Department of Dermatology, Bispebjerg University Hospital, Bispebjerg Bakke 23, 2400 Copenhagen, Denmark.
J Antimicrob Chemother. 2018 Apr 1;73(4):856-861. doi: 10.1093/jac/dkx481.
Staphylococcus aureus skin colonization is common in patients with atopic dermatitis (AD) and is associated with risk of skin infections. AD patients therefore often receive antibiotic treatments, including topical treatment with fusidic acid, which have been associated with resistance development.
To examine the prevalence of antibiotic resistance in S. aureus isolated from Danish AD patients, with a primary focus on fusidic acid resistance and the genetic mechanisms that underlie it.
One hundred and thirty-eight S. aureus isolates collected from lesional skin (n = 54), non-lesional skin (n = 27) and anterior nares (n = 57) from 71 adult AD patients were included in the study. Isolates were tested for susceptibility to 17 selected antibiotics. S. aureus whole-genome sequences were used to examine the genetic determinants of fusidic acid resistance (fusA or fusE mutations or carriage of fusB or fusC genes).
One hundred and nine isolates (79%) were resistant to at least one of the tested antibiotics, with the most prevalent resistances being to penicillin (55%), fusidic acid (41%) and erythromycin (11%). The primary genetic mechanisms of fusidic acid resistance were carriage of fusC (57%) or mutations in fusA (38%). The most prevalent S. aureus lineage was ST1 (23%). All ST1 isolates carried fusC.

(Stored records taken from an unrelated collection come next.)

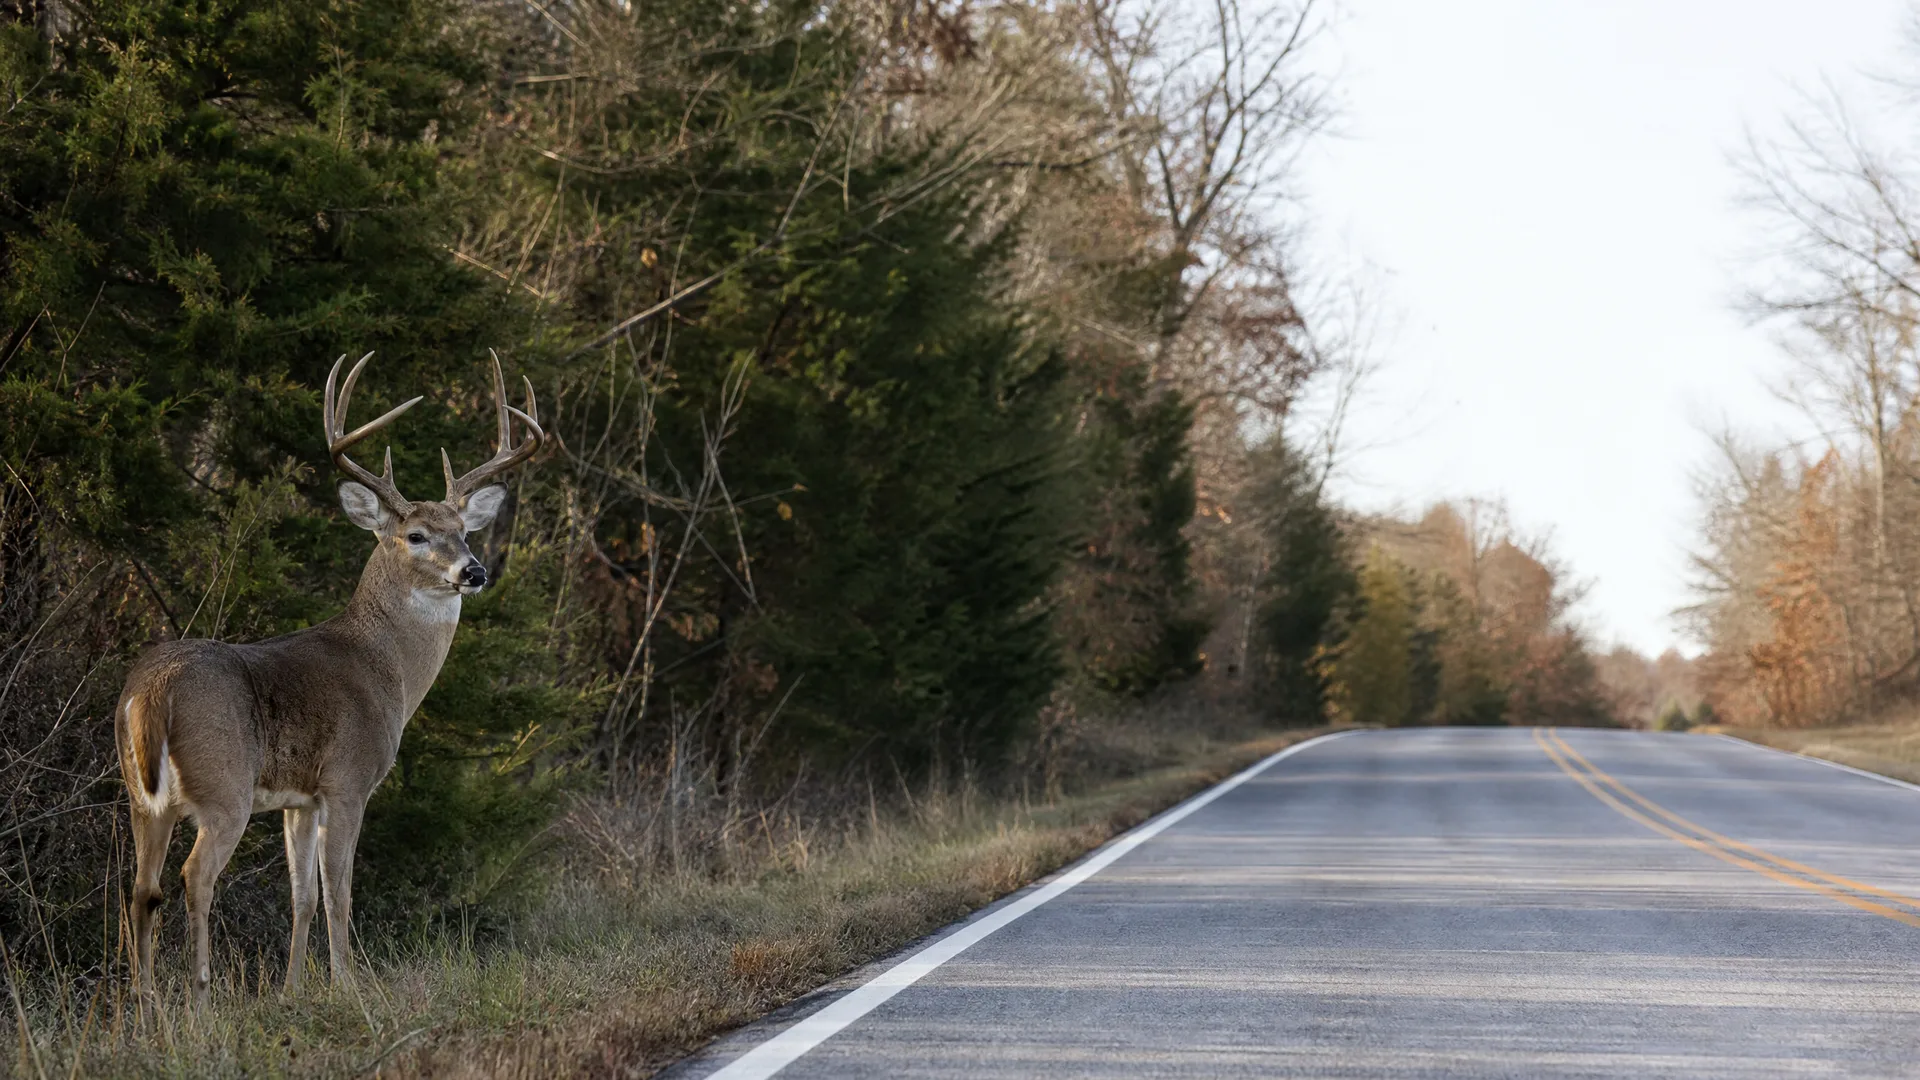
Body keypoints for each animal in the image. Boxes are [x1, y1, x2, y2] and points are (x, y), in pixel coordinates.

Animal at [114, 350, 545, 1006]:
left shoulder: (299, 797)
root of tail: (150, 694)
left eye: (465, 531)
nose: (473, 571)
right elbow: (340, 892)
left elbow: (302, 895)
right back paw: (199, 998)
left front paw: (292, 991)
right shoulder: (348, 780)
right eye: (416, 535)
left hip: (141, 796)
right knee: (193, 877)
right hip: (225, 786)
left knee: (141, 888)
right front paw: (350, 987)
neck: (385, 668)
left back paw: (144, 1007)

S. aureus fusidic acid resistance, caused by either fusA mutations or fusC gene carriage, is a major concern among AD patients. Resistant S. aureus might spread from the patients to the community, indicating the need to reduce the use of fusidic acid in the treatment of AD.
金黄色葡萄球菌皮肤定植在特应性皮炎(AD)患者中很常见,与皮肤感染风险相关。因此,AD 患者经常接受抗生素治疗,包括外用夫西地酸治疗,这与耐药性的发展有关。
检查丹麦 AD 患者分离的金黄色葡萄球菌的抗生素耐药率,主要关注夫西地酸耐药率及其潜在的遗传机制。
本研究纳入了 71 例成年 AD 患者的 138 株金黄色葡萄球菌临床分离株,分别来自皮损皮肤(n=54)、非皮损皮肤(n=27)和前鼻(n=57)。对分离株进行了 17 种抗生素的药敏试验。使用金黄色葡萄球菌全基因组序列来检测夫西地酸耐药(fusA 或 fusE 突变或 fusB 或 fusC 基因携带)的遗传决定因素。
109 株(79%)分离株对至少一种测试的抗生素耐药,最常见的耐药类型为青霉素(55%)、夫西地酸(41%)和红霉素(11%)。夫西地酸耐药的主要遗传机制是 fusC 基因携带(57%)或 fusA 突变(38%)。最常见的金黄色葡萄球菌谱系是 ST1(23%)。所有 ST1 分离株均携带 fusC。
金黄色葡萄球菌夫西地酸耐药主要是由 fusA 突变或 fusC 基因携带引起,这是 AD 患者的一个主要关注点。耐药性金黄色葡萄球菌可能会从患者传播到社区,这表明需要减少 AD 治疗中夫西地酸的使用。